Problem to work on: Put each line of the data below into a Markdown table with the columns "No." and "Entry," numbering the lines and skipping blank ones. Leave the pictures out.
## BEGIN Records shown
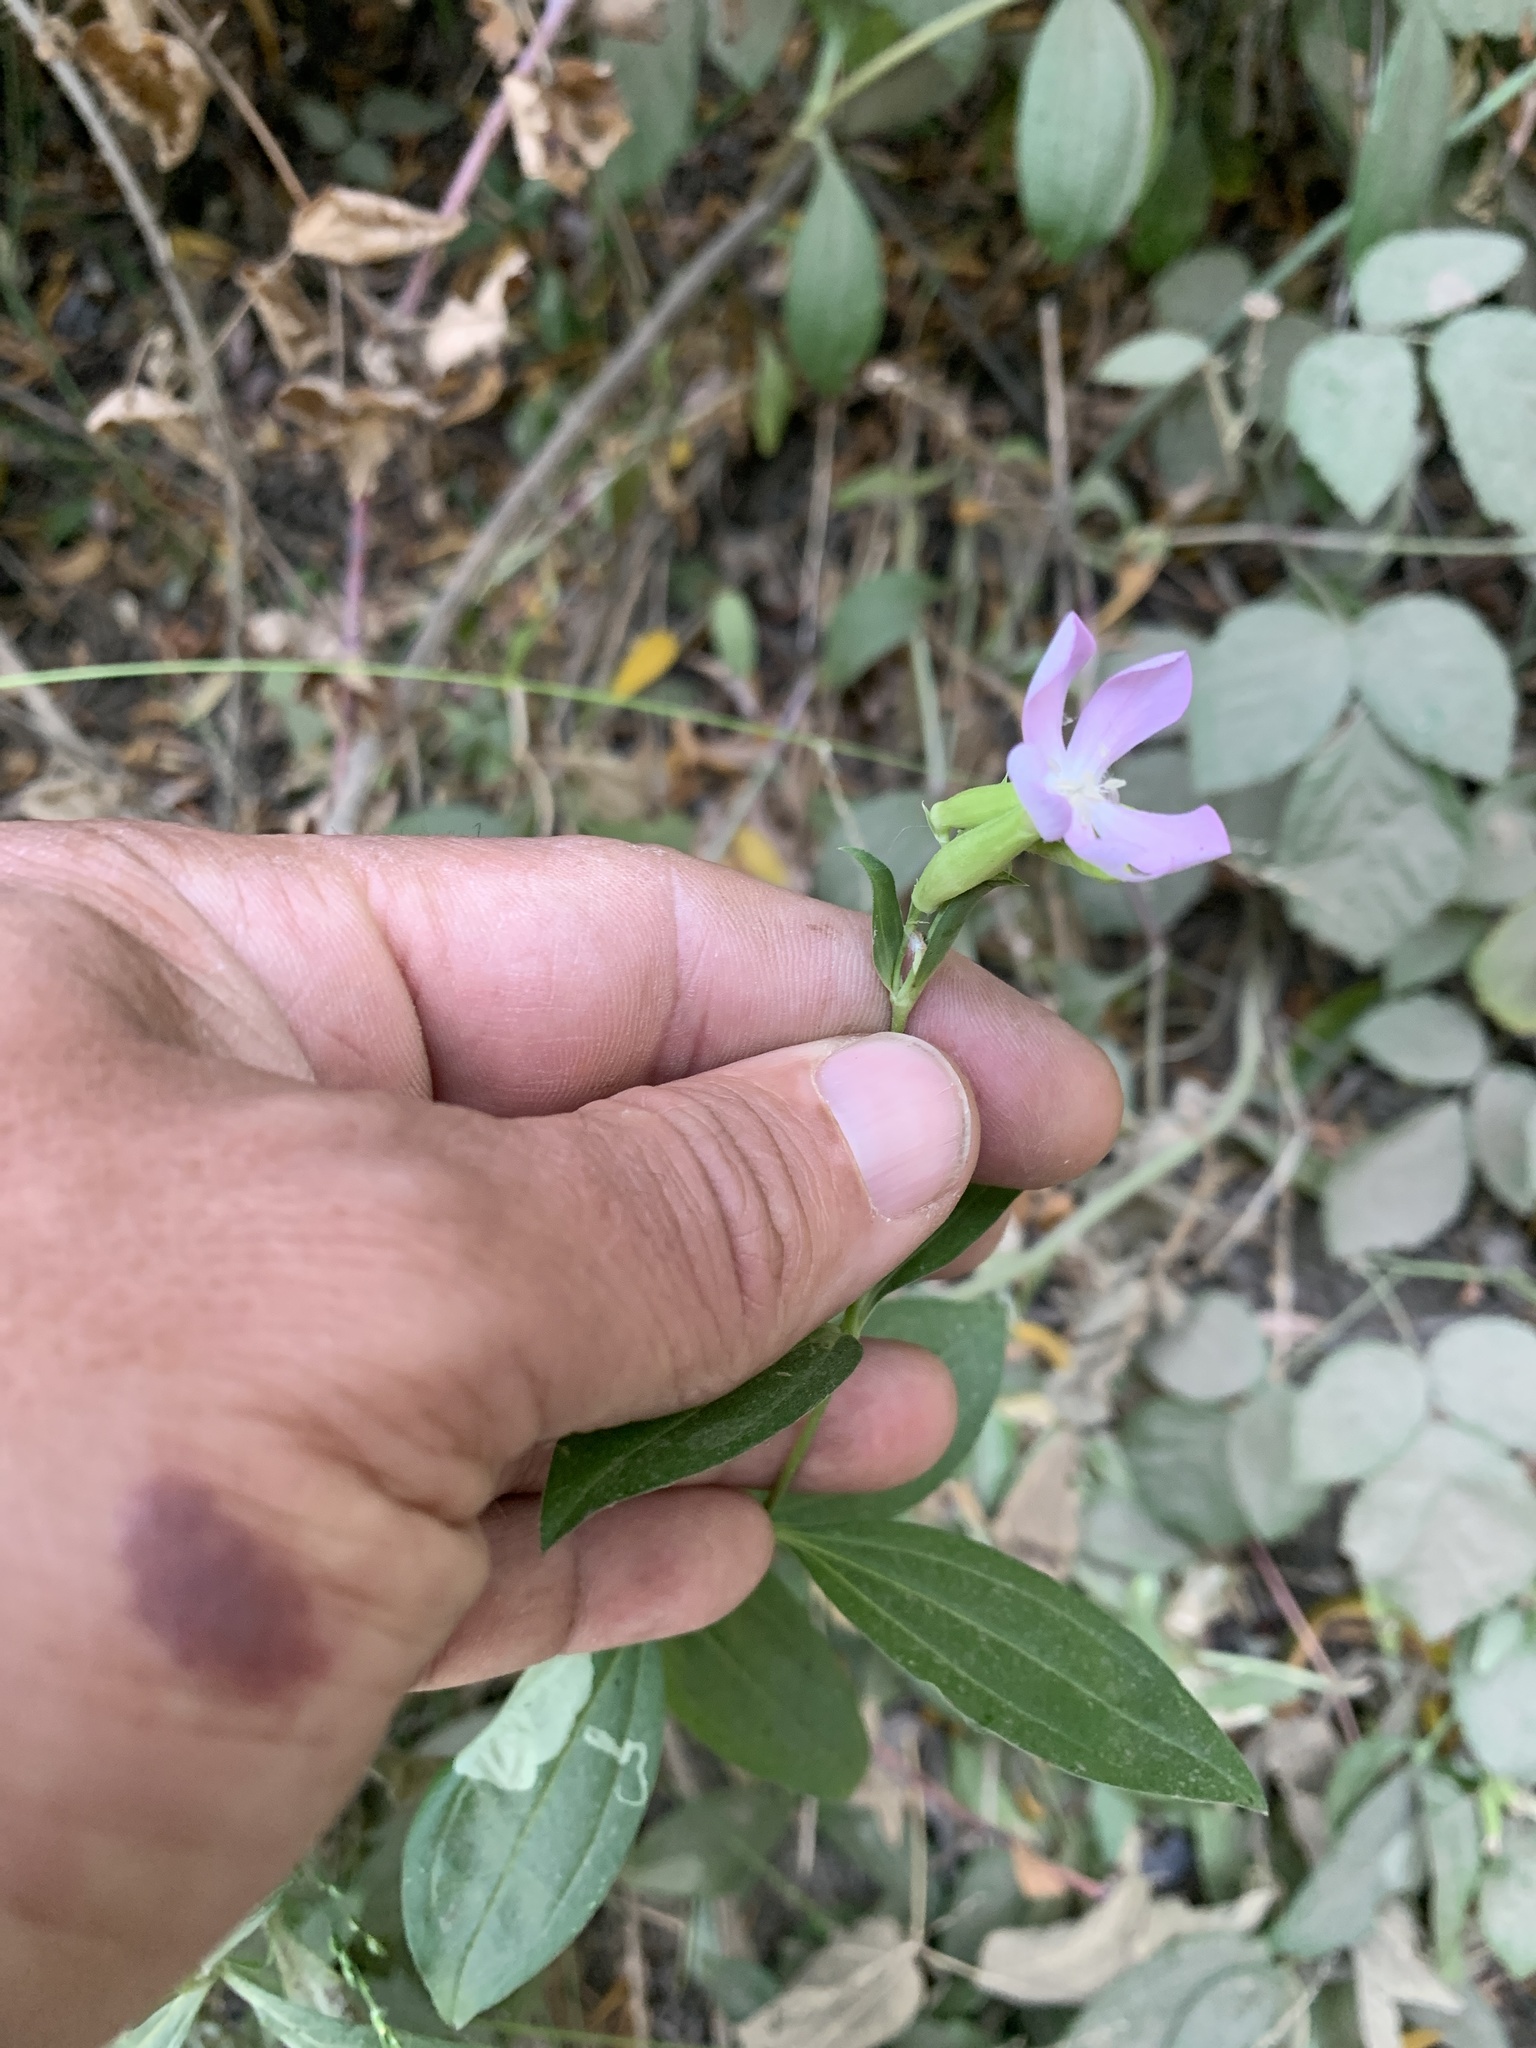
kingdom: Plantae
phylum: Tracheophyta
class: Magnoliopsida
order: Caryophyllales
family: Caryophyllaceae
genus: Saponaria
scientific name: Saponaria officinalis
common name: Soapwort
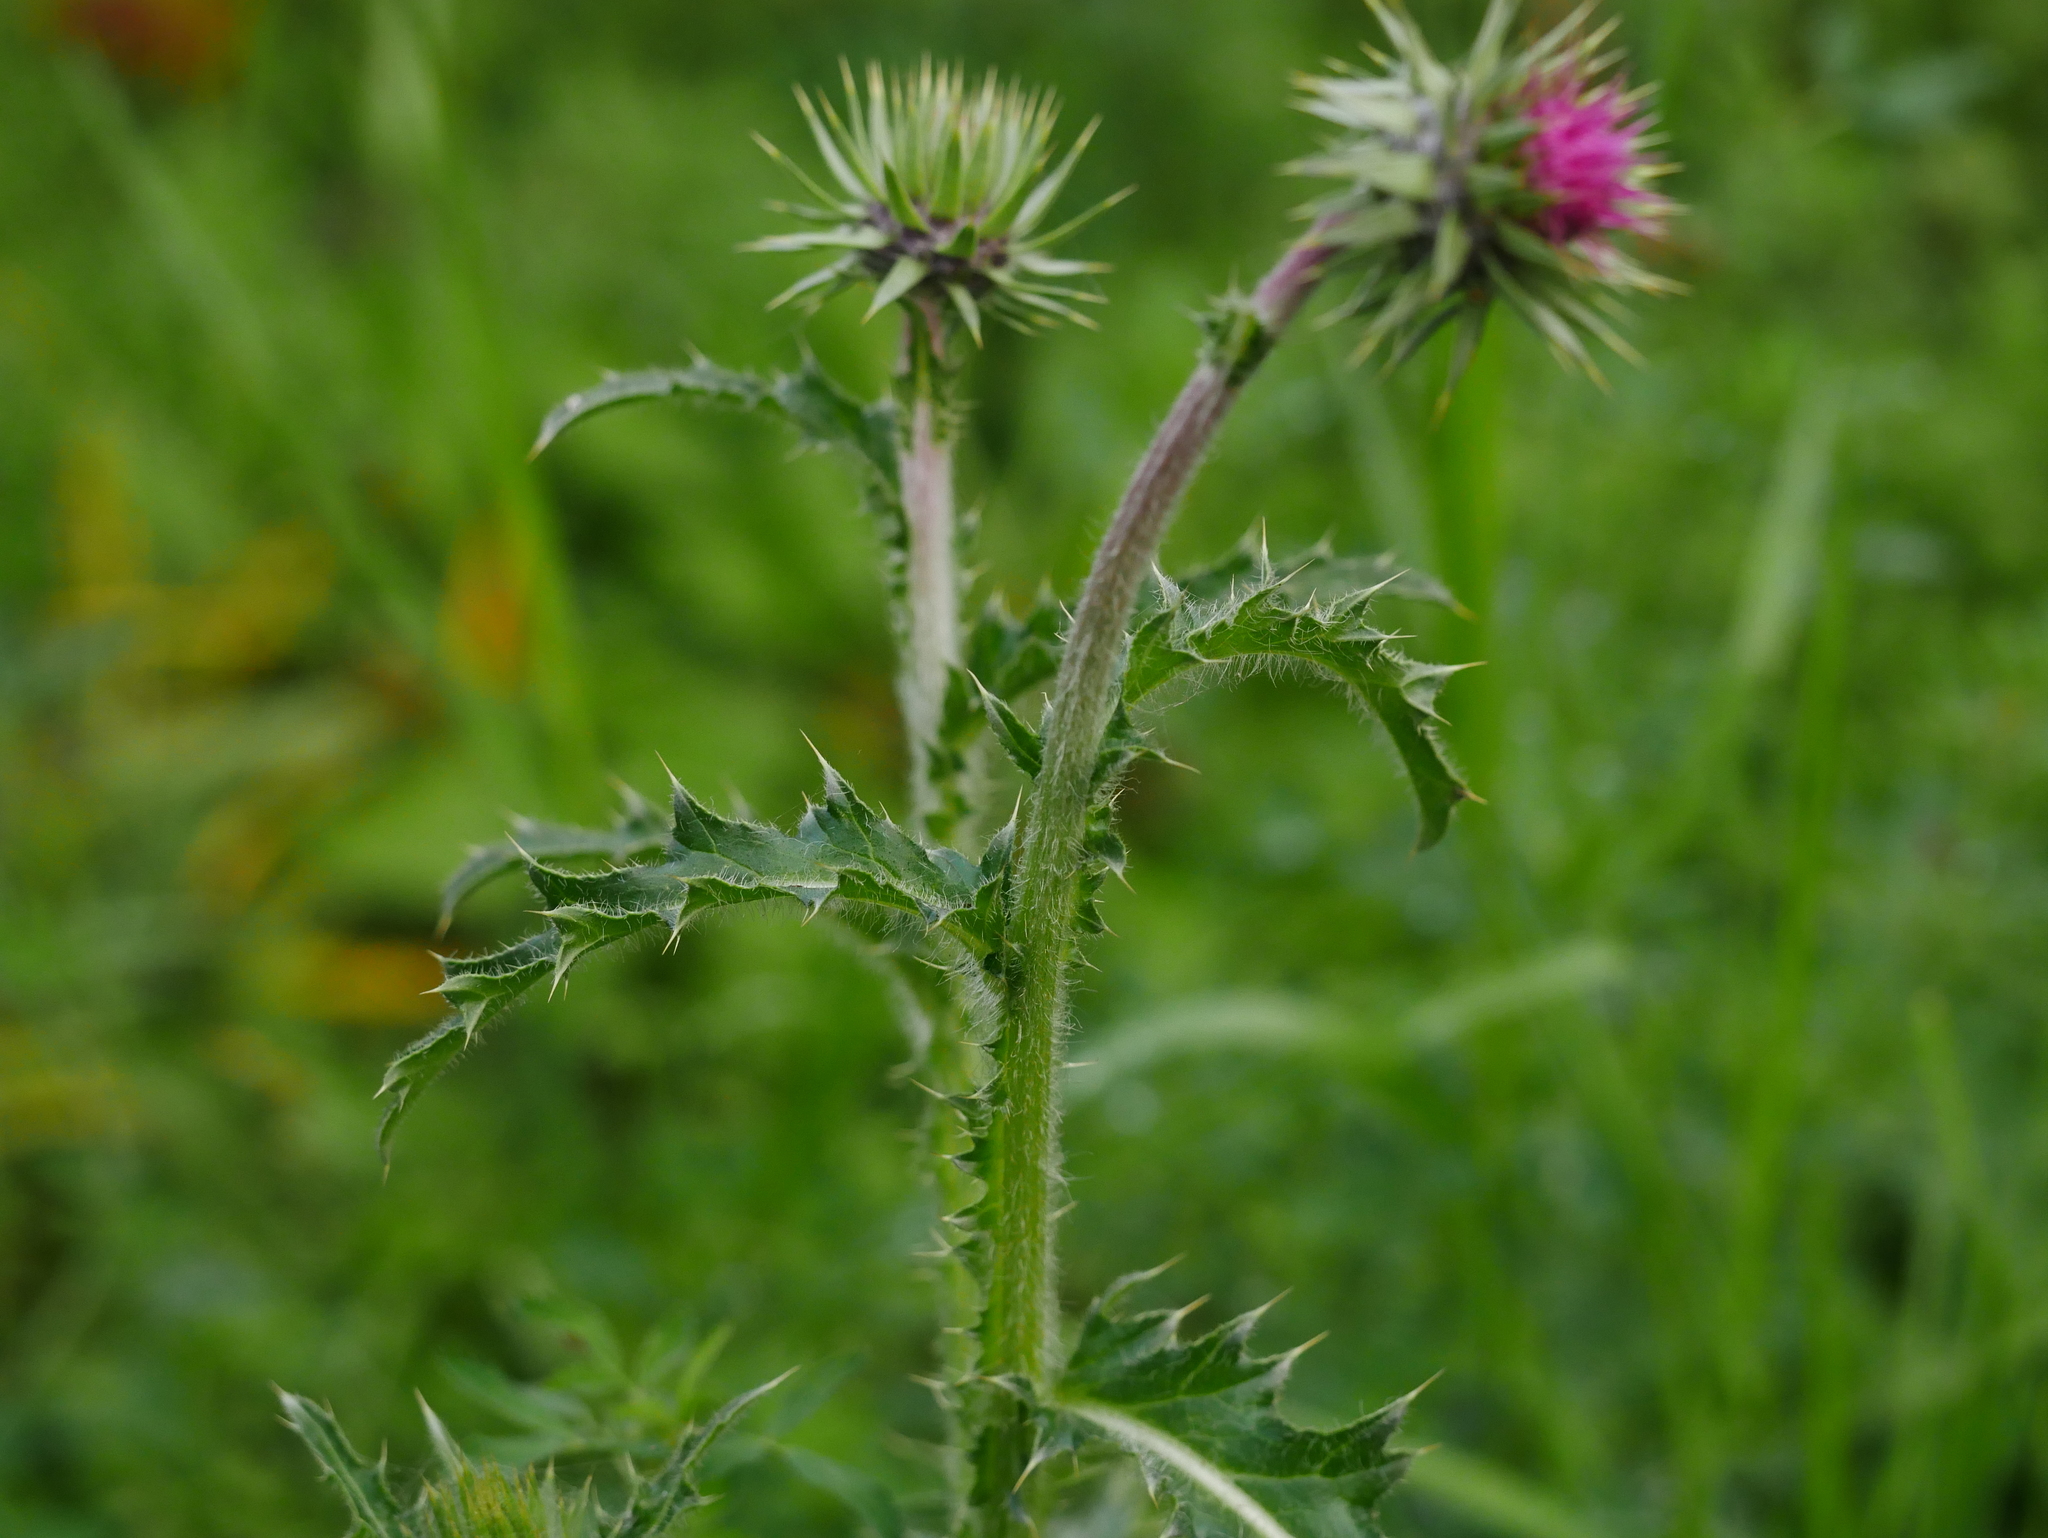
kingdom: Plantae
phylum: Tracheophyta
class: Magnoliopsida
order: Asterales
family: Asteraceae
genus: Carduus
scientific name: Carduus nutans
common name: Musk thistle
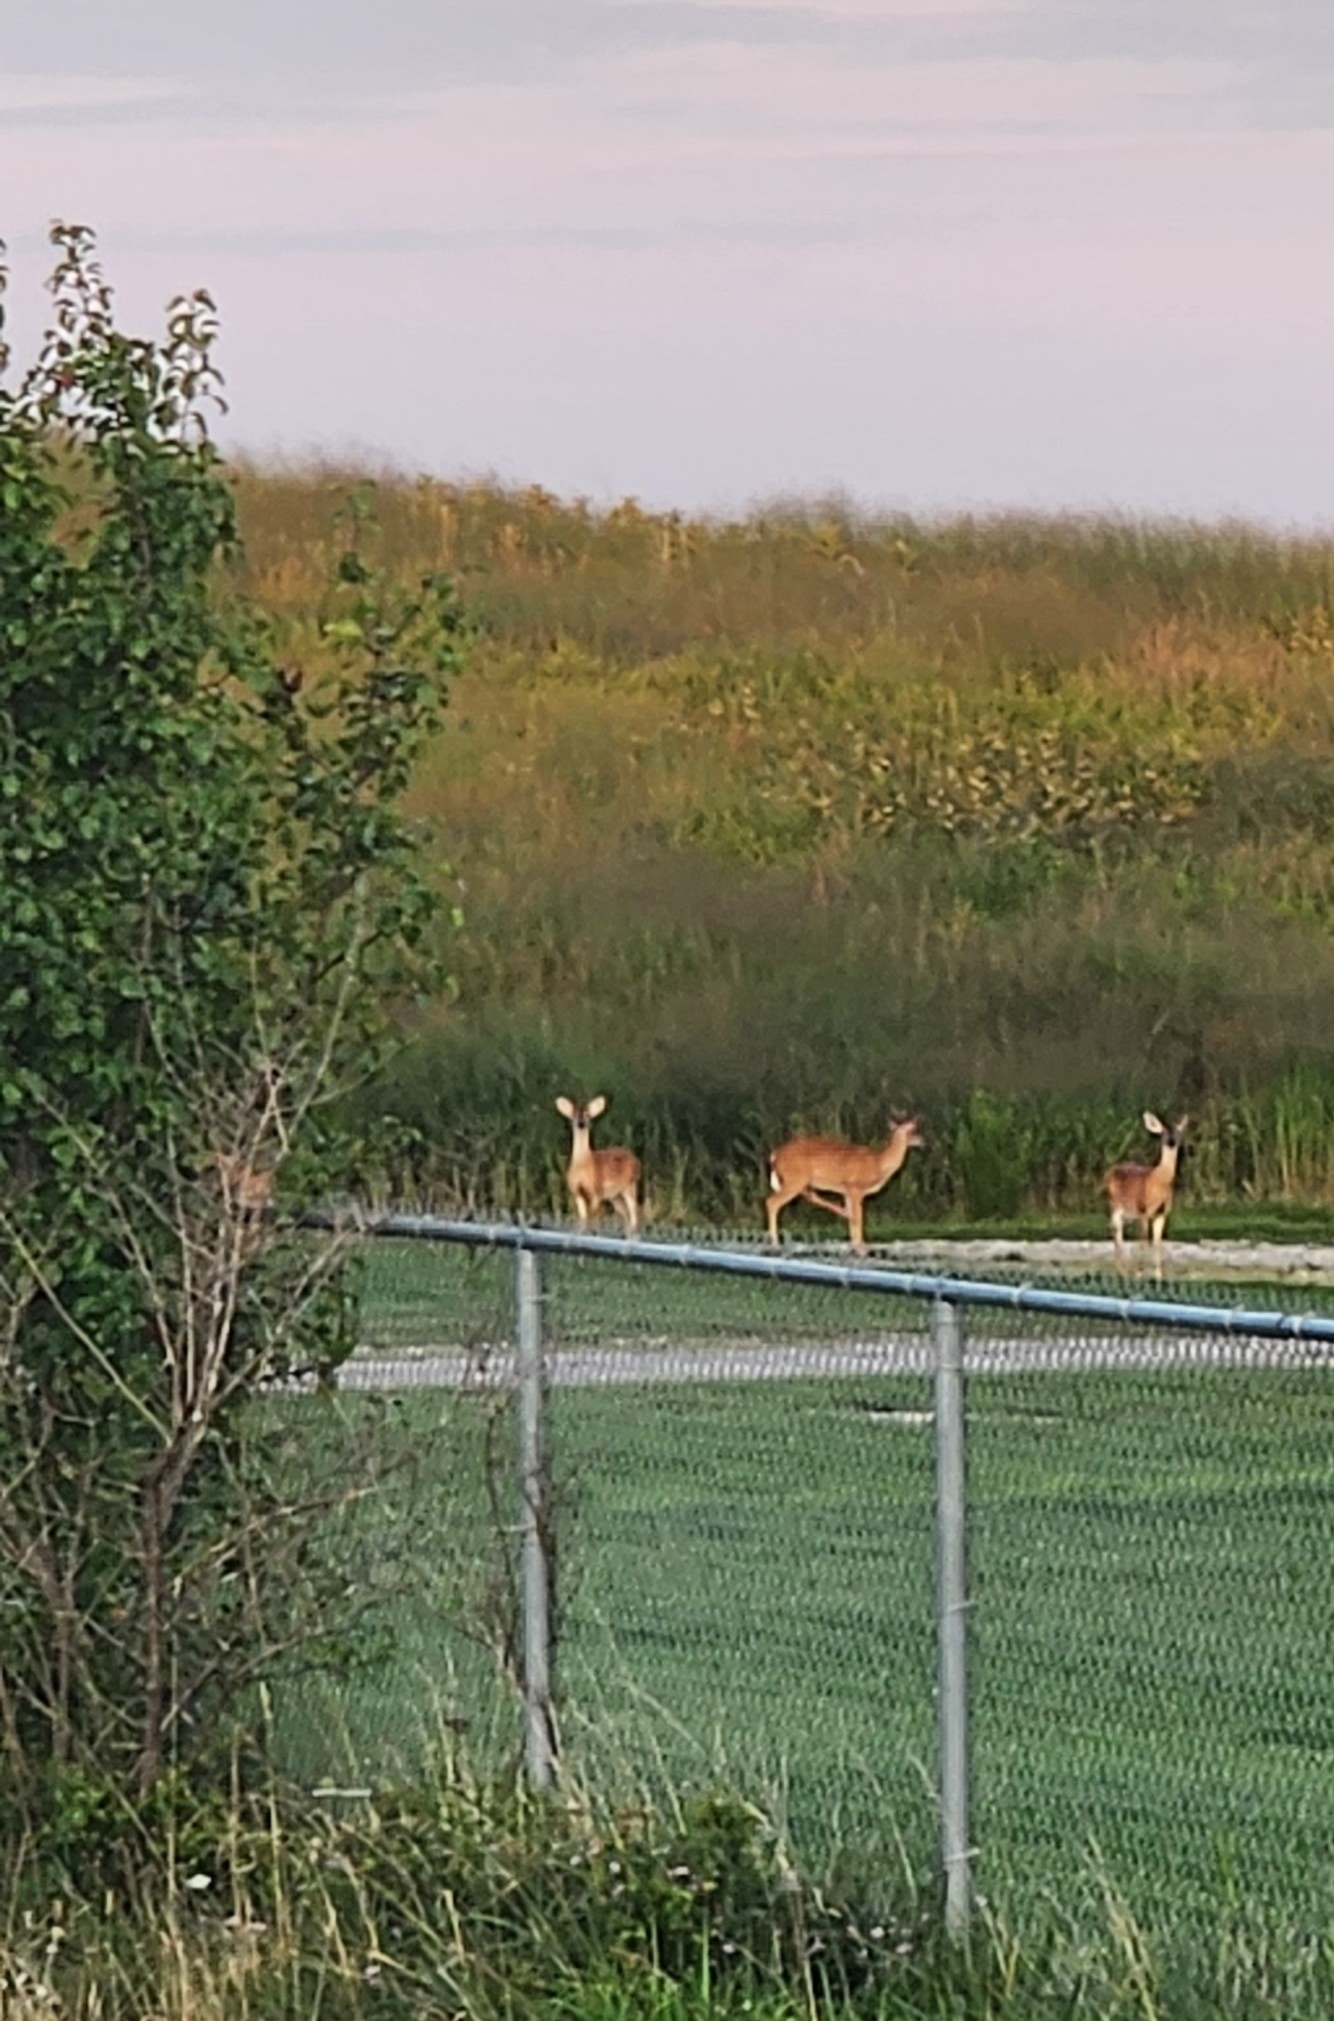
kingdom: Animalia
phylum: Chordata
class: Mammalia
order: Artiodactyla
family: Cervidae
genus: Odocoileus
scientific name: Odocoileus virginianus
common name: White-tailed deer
## END Records shown
Expected output:
| No. | Entry |
|---|---|
| 1 | kingdom: Plantae |
| 2 | phylum: Tracheophyta |
| 3 | class: Magnoliopsida |
| 4 | order: Caryophyllales |
| 5 | family: Caryophyllaceae |
| 6 | genus: Saponaria |
| 7 | scientific name: Saponaria officinalis |
| 8 | common name: Soapwort |
| 9 | kingdom: Plantae |
| 10 | phylum: Tracheophyta |
| 11 | class: Magnoliopsida |
| 12 | order: Asterales |
| 13 | family: Asteraceae |
| 14 | genus: Carduus |
| 15 | scientific name: Carduus nutans |
| 16 | common name: Musk thistle |
| 17 | kingdom: Animalia |
| 18 | phylum: Chordata |
| 19 | class: Mammalia |
| 20 | order: Artiodactyla |
| 21 | family: Cervidae |
| 22 | genus: Odocoileus |
| 23 | scientific name: Odocoileus virginianus |
| 24 | common name: White-tailed deer |